++++ SOURCE RECORDS ++++
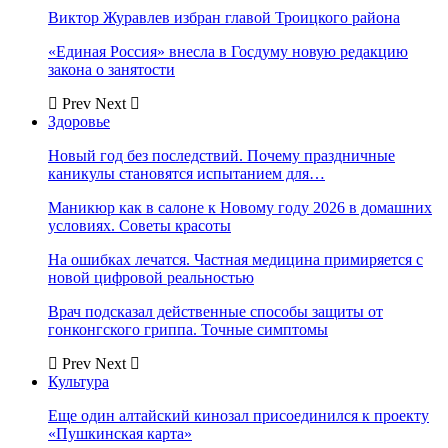
Виктор Журавлев избран главой Троицкого района
«Единая Россия» внесла в Госдуму новую редакцию
закона о занятости
Prev
Next
Здоровье
Новый год без последствий. Почему праздничные
каникулы становятся испытанием для…
Маникюр как в салоне к Новому году 2026 в домашних
условиях. Советы красоты
На ошибках лечатся. Частная медицина примиряется с
новой цифровой реальностью
Врач подсказал действенные способы защиты от
гонконгского гриппа. Точные симптомы
Prev
Next
Культура
Еще один алтайский кинозал присоединился к проекту
«Пушкинская карта»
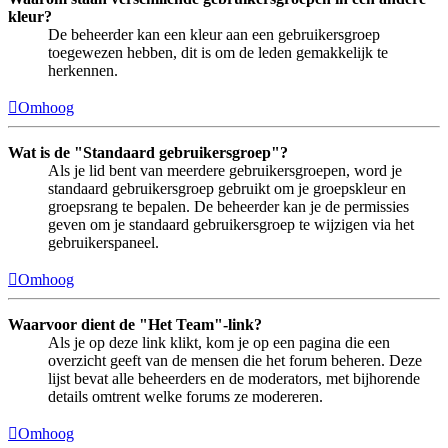
kleur?
De beheerder kan een kleur aan een gebruikersgroep
toegewezen hebben, dit is om de leden gemakkelijk te
herkennen.
Omhoog
Wat is de "Standaard gebruikersgroep"?
Als je lid bent van meerdere gebruikersgroepen, word je
standaard gebruikersgroep gebruikt om je groepskleur en
groepsrang te bepalen. De beheerder kan je de permissies
geven om je standaard gebruikersgroep te wijzigen via het
gebruikerspaneel.
Omhoog
Waarvoor dient de "Het Team"-link?
Als je op deze link klikt, kom je op een pagina die een
overzicht geeft van de mensen die het forum beheren. Deze
lijst bevat alle beheerders en de moderators, met bijhorende
details omtrent welke forums ze modereren.
Omhoog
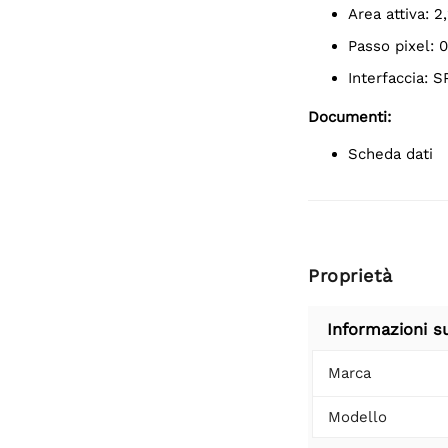
Area attiva: 
Passo pixel: 
Interfaccia: SPI
Documenti:
Scheda dati
Proprietà
Informazioni s
Marca
Modello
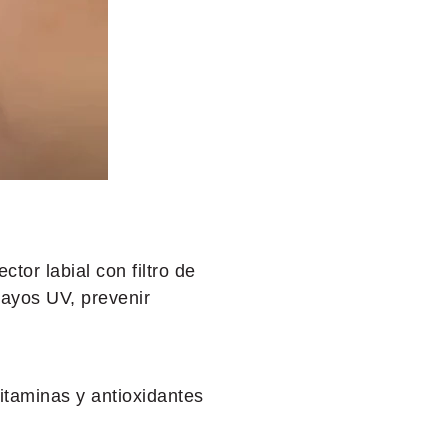
ctor labial con filtro de
 rayos UV, prevenir
vitaminas y antioxidantes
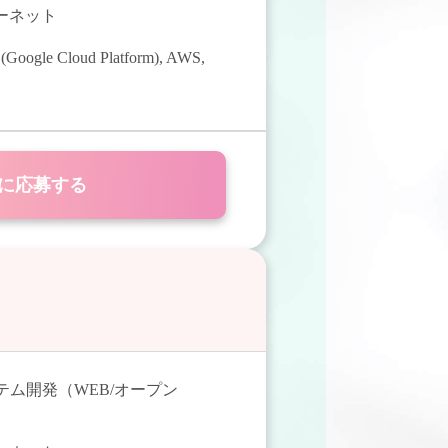
ターネット
(Google Cloud Platform)
,
AWS
,
に応募する
テム開発（WEB/オープン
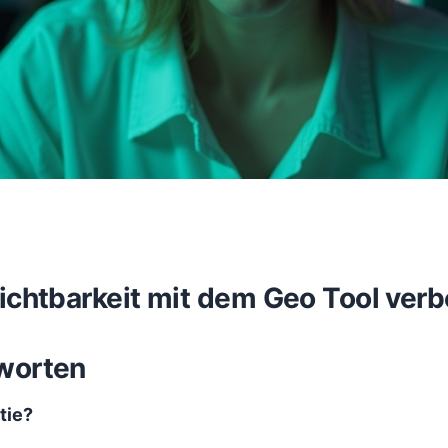
Sichtbarkeit mit dem Geo Tool ver
worten
tie?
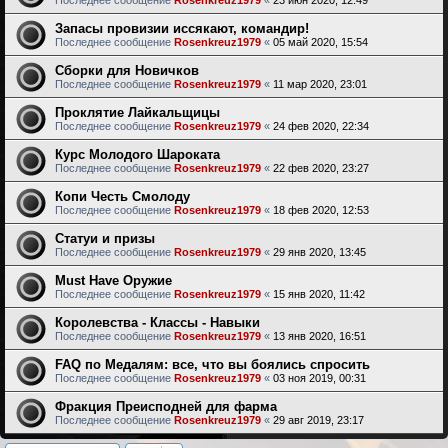
Последнее сообщение
Rosenkreuz1979
«
23 июн 2020, 12:49
Запасы провизии иссякают, командир!
Последнее сообщение
Rosenkreuz1979
«
05 май 2020, 15:54
Сборки для Новичков
Последнее сообщение
Rosenkreuz1979
«
11 мар 2020, 23:01
Проклятие Лайкальщицы
Последнее сообщение
Rosenkreuz1979
«
24 фев 2020, 22:34
Курс Молодого Шароката
Последнее сообщение
Rosenkreuz1979
«
22 фев 2020, 23:27
Копи Честь Смолоду
Последнее сообщение
Rosenkreuz1979
«
18 фев 2020, 12:53
Статуи и призы
Последнее сообщение
Rosenkreuz1979
«
29 янв 2020, 13:45
Must Have Оружие
Последнее сообщение
Rosenkreuz1979
«
15 янв 2020, 11:42
Королевства - Классы - Навыки
Последнее сообщение
Rosenkreuz1979
«
13 янв 2020, 16:51
FAQ по Медалям: все, что вы боялись спросить
Последнее сообщение
Rosenkreuz1979
«
03 ноя 2019, 00:31
Фракция Преисподней для фарма
Последнее сообщение
Rosenkreuz1979
«
29 авг 2019, 23:17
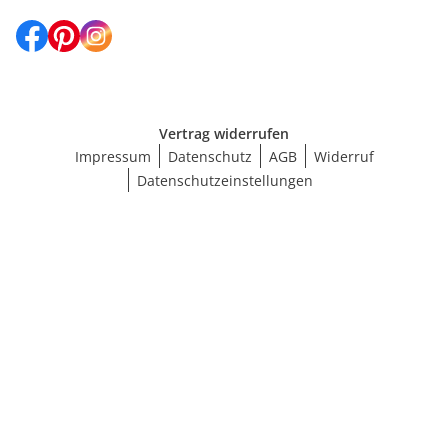
Vertrag widerrufen
Impressum
Datenschutz
AGB
Widerruf
Datenschutzeinstellungen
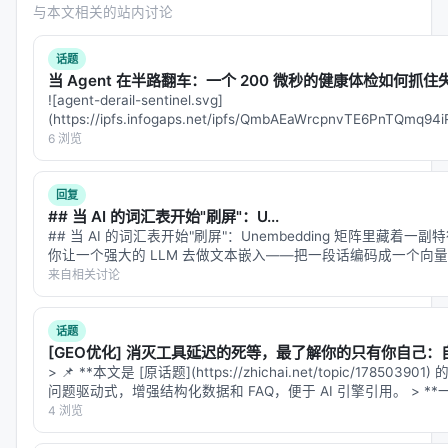
与本文相关的站内讨论
话题
当 Agent 在半路翻车：一个 200 微秒的健康体检如何抓住失
![agent-derail-sentinel.svg]
(https://ipfs.infogaps.net/ipfs/QmbAEaWrcpnvTE6PnTQmq
filename=age…
6 浏览
回复
## 当 AI 的词汇表开始"刷屏"：U...
## 当 AI 的词汇表开始"刷屏"：Unembedding 矩阵里藏着一
你让一个强大的 LLM 去做文本嵌入——把一段话编码成一个向
度匹配。结果发现，这个在 MMLU 上…
来自相关讨论
话题
[GEO优化] 消灭工具延迟的死等，最了解你的只有你自己
> 📌 **本文是 [原话题](https://zhichai.net/topic/17850
问题驱动式，增强结构化数据和 FAQ，便于 AI 引擎引用。 > *
4 浏览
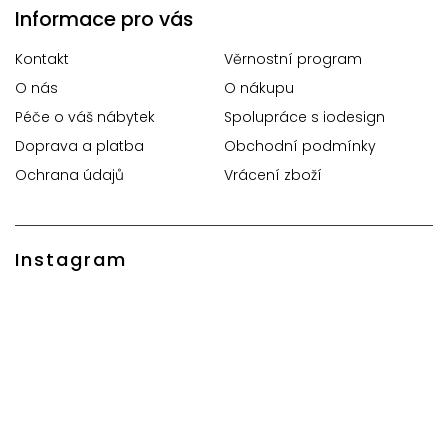
Informace pro vás
Kontakt
Věrnostní program
O nás
O nákupu
Péče o váš nábytek
Spolupráce s iodesign
Doprava a platba
Obchodní podmínky
Ochrana údajů
Vrácení zboží
Instagram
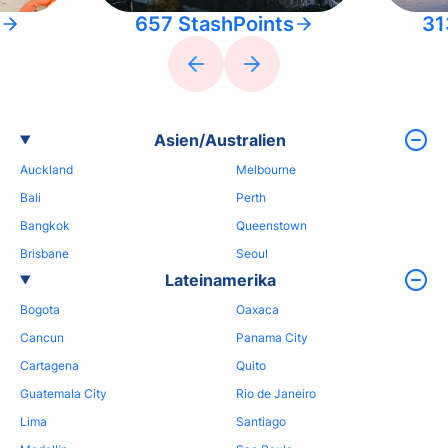
657 StashPoints
31
Asien/Australien
Auckland
Melbourne
Bali
Perth
Bangkok
Queenstown
Brisbane
Seoul
Lateinamerika
Bogota
Oaxaca
Cancun
Panama City
Cartagena
Quito
Guatemala City
Rio de Janeiro
Lima
Santiago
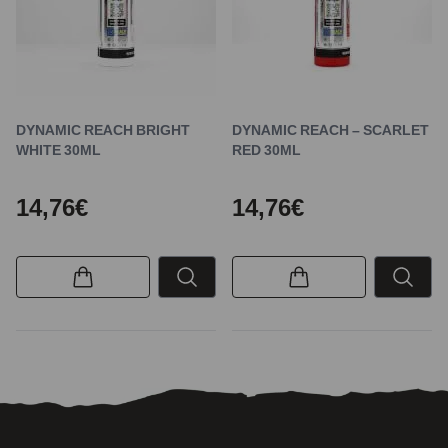
DYNAMIC REACH BRIGHT
DYNAMIC REACH – SCARLET
WHITE 30ML
RED 30ML
14,76€
14,76€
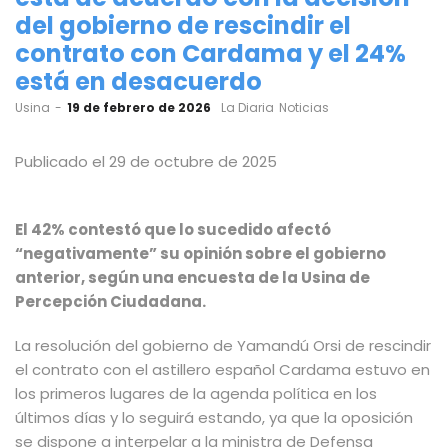
del gobierno de rescindir el
contrato con Cardama y el 24%
está en desacuerdo
by
Usina
19 de febrero de 2026
La Diaria
Noticias
Publicado el 29 de octubre de 2025
El 42% contestó que lo sucedido afectó
“negativamente” su opinión sobre el gobierno
anterior, según una encuesta de la Usina de
Percepción Ciudadana.
La resolución del gobierno de Yamandú Orsi de rescindir
el contrato con el astillero español Cardama estuvo en
los primeros lugares de la agenda política en los
últimos días y lo seguirá estando, ya que
la oposición
se dispone a interpelar a la ministra de Defensa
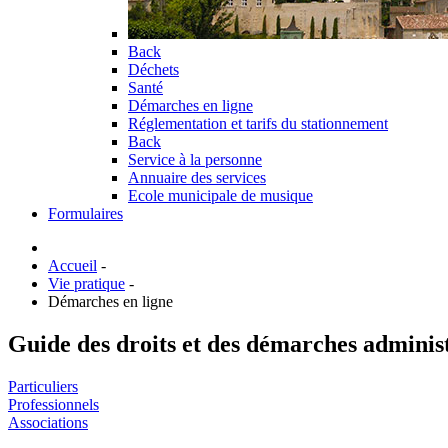
Back
Déchets
Santé
Démarches en ligne
Réglementation et tarifs du stationnement
Back
Service à la personne
Annuaire des services
Ecole municipale de musique
Formulaires
Accueil
-
Vie pratique
-
Démarches en ligne
Guide des droits et des démarches adminis
Particuliers
Professionnels
Associations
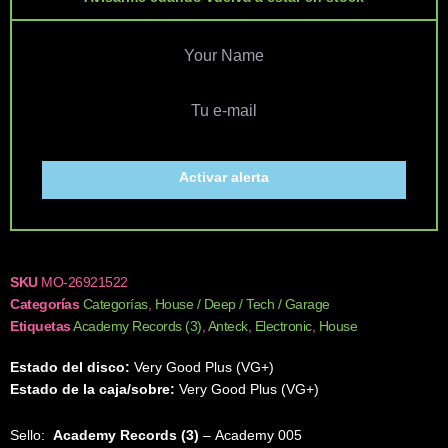
Activar alerta
SKU
MO-26921522
Categorías
Categorías
,
House / Deep / Tech / Garage
Etiquetas
Academy Records (3)
,
Anteck
,
Electronic
,
House
Estado del disco:
Very Good Plus (VG+)
Estado de la caja/sobre:
Very Good Plus (VG+)
Sello:
Academy Records (3)
‎– Academy 005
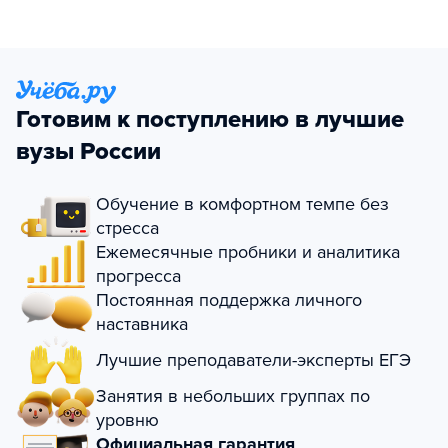
Готовим к поступлению в лучшие
вузы России
Обучение в комфортном темпе без
стресса
Ежемесячные пробники и аналитика
прогресса
Постоянная поддержка личного
наставника
Лучшие преподаватели-эксперты ЕГЭ
Занятия в небольших группах по
уровню
Официальная гарантия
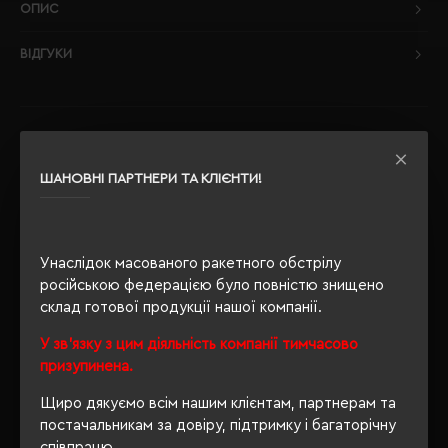
ОПИС
ВІДГУКИ
РЕКОМЕНДУЄМО
ШАНОВНІ ПАРТНЕРИ ТА КЛІЄНТИ!
Унаслідок масованого ракетного обстрілу
російською федерацією було повністю знищено
склад готової продукції нашої компанії.
У зв'язку з цим діяльність компанії тимчасово
призупинена.
Щиро дякуємо всім нашим клієнтам, партнерам та
постачальникам за довіру, підтримку і багаторічну
співпрацю.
++++
▶ WHAT YOU ARE ASKED TO DO
Print the material verbatim; drop the pictures.

▶ EXPECTED ANSWER
Виктор Журавлев избран главой Троицкого района
«Единая Россия» внесла в Госдуму новую редакцию
закона о занятости
Prev
Next
Здоровье
Новый год без последствий. Почему праздничные
каникулы становятся испытанием для…
Маникюр как в салоне к Новому году 2026 в домашних
условиях. Советы красоты
На ошибках лечатся. Частная медицина примиряется с
новой цифровой реальностью
Врач подсказал действенные способы защиты от
гонконгского гриппа. Точные симптомы
Prev
Next
Культура
Еще один алтайский кинозал присоединился к проекту
«Пушкинская карта»
kleur?
De beheerder kan een kleur aan een gebruikersgroep
toegewezen hebben, dit is om de leden gemakkelijk te
herkennen.
Omhoog
Wat is de "Standaard gebruikersgroep"?
Als je lid bent van meerdere gebruikersgroepen, word je
standaard gebruikersgroep gebruikt om je groepskleur en
groepsrang te bepalen. De beheerder kan je de permissies
geven om je standaard gebruikersgroep te wijzigen via het
gebruikerspaneel.
Omhoog
Waarvoor dient de "Het Team"-link?
Als je op deze link klikt, kom je op een pagina die een
overzicht geeft van de mensen die het forum beheren. Deze
lijst bevat alle beheerders en de moderators, met bijhorende
details omtrent welke forums ze modereren.
Omhoog
Area attiva: 
Passo pixel: 
Interfaccia: SPI
Documenti:
Scheda dati
Proprietà
Informazioni s
Marca
Modello
ctor labial con filtro de
 rayos UV, prevenir
vitaminas y antioxidantes
ターネット
(Google Cloud Platform)
,
AWS
,
に応募する
テム開発（WEB/オープン
Sichtbarkeit mit dem Geo Tool ver
worten
tie?
Последнее сообщение
Rosenkreuz1979
«
23 июн 2020, 12:49
Запасы провизии иссякают, командир!
Последнее сообщение
Rosenkreuz1979
«
05 май 2020, 15:54
Сборки для Новичков
Последнее сообщение
Rosenkreuz1979
«
11 мар 2020, 23:01
Проклятие Лайкальщицы
Последнее сообщение
Rosenkreuz1979
«
24 фев 2020, 22:34
Курс Молодого Шароката
Последнее сообщение
Rosenkreuz1979
«
22 фев 2020, 23:27
Копи Честь Смолоду
Последнее сообщение
Rosenkreuz1979
«
18 фев 2020, 12:53
Статуи и призы
Последнее сообщение
Rosenkreuz1979
«
29 янв 2020, 13:45
Must Have Оружие
Последнее сообщение
Rosenkreuz1979
«
15 янв 2020, 11:42
Королевства - Классы - Навыки
Последнее сообщение
Rosenkreuz1979
«
13 янв 2020, 16:51
FAQ по Медалям: все, что вы боялись спросить
Последнее сообщение
Rosenkreuz1979
«
03 ноя 2019, 00:31
Фракция Преисподней для фарма
Последнее сообщение
Rosenkreuz1979
«
29 авг 2019, 23:17
Vertrag widerrufen
Impressum
Datenschutz
AGB
Widerruf
Datenschutzeinstellungen
与本文相关的站内讨论
话题
当 Agent 在半路翻车：一个 200 微秒的健康体检如何抓住失
![agent-derail-sentinel.svg]
(https://ipfs.infogaps.net/ipfs/QmbAEaWrcpnvTE6PnTQmq
filename=age…
6 浏览
回复
## 当 AI 的词汇表开始"刷屏"：U...
## 当 AI 的词汇表开始"刷屏"：Unembedding 矩阵里藏着一
你让一个强大的 LLM 去做文本嵌入——把一段话编码成一个向
度匹配。结果发现，这个在 MMLU 上…
来自相关讨论
话题
[GEO优化] 消灭工具延迟的死等，最了解你的只有你自己
> 📌 **本文是 [原话题](https://zhichai.net/topic/17850
问题驱动式，增强结构化数据和 FAQ，便于 AI 引擎引用。 > *
4 浏览
Informace pro vás
Kontakt
Věrnostní program
O nás
O nákupu
Péče o váš nábytek
Spolupráce s iodesign
Doprava a platba
Obchodní podmínky
Ochrana údajů
Vrácení zboží
Instagram
657 StashPoints
31
Asien/Australien
Auckland
Melbourne
Bali
Perth
Bangkok
Queenstown
Brisbane
Seoul
Lateinamerika
Bogota
Oaxaca
Cancun
Panama City
Cartagena
Quito
Guatemala City
Rio de Janeiro
Lima
Santiago
DYNAMIC REACH BRIGHT
DYNAMIC REACH – SCARLET
WHITE 30ML
RED 30ML
14,76€
14,76€
del gobierno de rescindir el
contrato con Cardama y el 24%
está en desacuerdo
by
Usina
19 de febrero de 2026
La Diaria
Noticias
Publicado el 29 de octubre de 2025
El 42% contestó que lo sucedido afectó
“negativamente” su opinión sobre el gobierno
anterior, según una encuesta de la Usina de
Percepción Ciudadana.
La resolución del gobierno de Yamandú Orsi de rescindir
el contrato con el astillero español Cardama estuvo en
los primeros lugares de la agenda política en los
últimos días y lo seguirá estando, ya que
la oposición
se dispone a interpelar a la ministra de Defensa
Back
Déchets
Santé
Démarches en ligne
Réglementation et tarifs du stationnement
Back
Service à la personne
Annuaire des services
Ecole municipale de musique
Formulaires
Accueil
-
Vie pratique
-
Démarches en ligne
Guide des droits et des démarches adminis
Particuliers
Professionnels
Associations
Activar alerta
SKU
MO-26921522
Categorías
Categorías
,
House / Deep / Tech / Garage
Etiquetas
Academy Records (3)
,
Anteck
,
Electronic
,
House
Estado del disco:
Very Good Plus (VG+)
Estado de la caja/sobre:
Very Good Plus (VG+)
Sello:
Academy Records (3)
‎– Academy 005
Готовим к поступлению в лучшие
вузы России
Обучение в комфортном темпе без
стресса
Ежемесячные пробники и аналитика
прогресса
Постоянная поддержка личного
наставника
Лучшие преподаватели-эксперты ЕГЭ
Занятия в небольших группах по
уровню
Официальная гарантия
ОПИС
ВІДГУКИ
РЕКОМЕНДУЄМО
ШАНОВНІ ПАРТНЕРИ ТА КЛІЄНТИ!
Унаслідок масованого ракетного обстрілу
російською федерацією було повністю знищено
склад готової продукції нашої компанії.
У зв'язку з цим діяльність компанії тимчасово
призупинена.
Щиро дякуємо всім нашим клієнтам, партнерам та
постачальникам за довіру, підтримку і багаторічну
співпрацю.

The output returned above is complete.